Anatoli Antonov a noté que Moscou avait informé la Chine à titre particulier aux termes de cet accord lui ayant accordé des informations complémentaires. Leur caractère est confidentiel, mais le fait même qu'elles ont été communiquées traduit un haut degré de confiance dans le domaine militaire. Moscou et Pékin trouvent nécessaire de consolider la composante militaire de leur partenariat stratégique. Notammant par le biais des manoeuvres militaires conjointes.
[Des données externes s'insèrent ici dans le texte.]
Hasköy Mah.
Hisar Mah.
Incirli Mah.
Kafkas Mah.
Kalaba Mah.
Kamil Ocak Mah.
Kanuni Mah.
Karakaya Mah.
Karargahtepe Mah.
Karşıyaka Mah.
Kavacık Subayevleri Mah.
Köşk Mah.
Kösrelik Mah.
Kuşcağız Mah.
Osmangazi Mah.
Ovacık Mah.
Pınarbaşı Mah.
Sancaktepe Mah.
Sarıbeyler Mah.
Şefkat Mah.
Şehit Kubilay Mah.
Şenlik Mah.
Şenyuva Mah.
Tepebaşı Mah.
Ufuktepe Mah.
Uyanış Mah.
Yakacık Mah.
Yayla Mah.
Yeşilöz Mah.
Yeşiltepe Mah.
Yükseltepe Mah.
La semaine dernière les premières manoeuvres russo-chinoises de cette années se sont achevées dans le golfe de Pierre-le-Grand en mer du Japon. Les deux parties ont mobilisé quelque 20 destroyers, croiseurs lanceurs de missiles, navires anti-sous-marin et bâtiments de ravitaillement, ainsi que plus de 10 avions de chasse et hélicoptères embarqués. Le rédacteur en chef de la revue Défense nationale, Igor Korotchenko, a noté à ce propos :
« Les manoeuvres ont reflété le rapprochement militaire entre la Russie et la Chine. Elles serviront d'un élément de stabilité dans la région d'Asie-Pacifique et ne se proposent pas d'exercer une pression politique sur des tiers pays. Ce dernier fait doit être retenu car des spéculations sont nombreuses à ce sujet.
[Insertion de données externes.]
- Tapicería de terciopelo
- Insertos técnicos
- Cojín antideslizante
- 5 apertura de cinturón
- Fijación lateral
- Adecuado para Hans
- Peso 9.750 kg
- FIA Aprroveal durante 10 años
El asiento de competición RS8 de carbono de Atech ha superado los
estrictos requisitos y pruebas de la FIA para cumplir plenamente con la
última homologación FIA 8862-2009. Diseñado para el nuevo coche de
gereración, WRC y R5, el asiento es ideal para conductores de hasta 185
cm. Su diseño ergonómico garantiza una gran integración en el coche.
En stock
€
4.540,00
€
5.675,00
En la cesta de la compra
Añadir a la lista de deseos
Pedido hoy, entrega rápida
Les manoeuvres conjointes se sont déroulées à 300 km de l'île d'Hokkaido et ont suscité une attention soutenue du Japon. Celui-ci a suivi attentivement les déplacements des navires chinois et russes, ainsi que l'activité de l'aviation. Le dimanche 14 juillet les forces japonaises d'autodéfense ont enregistré pour la première fois le passage des navires de guerre chinois par le détroit de La Pérouse. Les navires rentraient des manoeuvres russo-chinoises à leurs bases en Chine.
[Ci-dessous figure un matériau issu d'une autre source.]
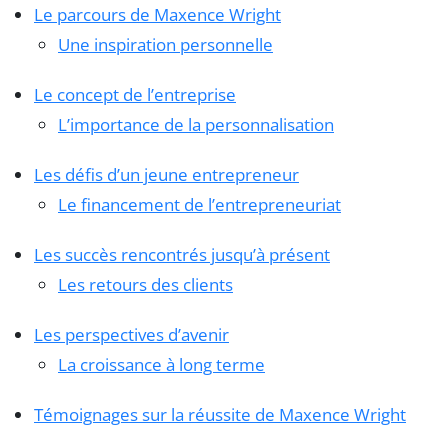
Le parcours de Maxence Wright
Une inspiration personnelle
Le concept de l’entreprise
L’importance de la personnalisation
Les défis d’un jeune entrepreneur
Le financement de l’entrepreneuriat
Les succès rencontrés jusqu’à présent
Les retours des clients
Les perspectives d’avenir
La croissance à long terme
Témoignages sur la réussite de Maxence Wright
Par ces manoeuvres la Russie et la Chine ont une nouvelle fois donné à comprendre à leurs voisins qu'elles continueraient de multiplier les efforts en vue de protéger en commun la sécurité nationale. Le 3 août prochain, la Russie et la Chine entameront des manoeuvres antiterroristes terrestres dans l'Oural. Cet exercice intitulé « Mission de paix » mobilisera plus de 1 500 militaires, une centaine d'unités d'armement et de matériel de guerre, plus de 20 avions et hélicoptères de combat. L'exercice n'est pas dirigé contre les intérêts des tiers pays. Il laisse cependant entendre que Moscou et Pékin se proposent de réagir d'une façon adéquate à la croissance de l'activité militaire des Etats-Unis et du Japon dans la région.
Le 14 juillet des sources dans le ministère japonais de la Défense ont annoncé la décision de Tokyo de former son propre corps des Marines pour défendre les îles méridionales éloignées. Les délais de la création de cette unité n'ont pas été communiqués. Pourtant, les Marines japonais vont s'entraîner avec le contingent américain déployé à Okinawa.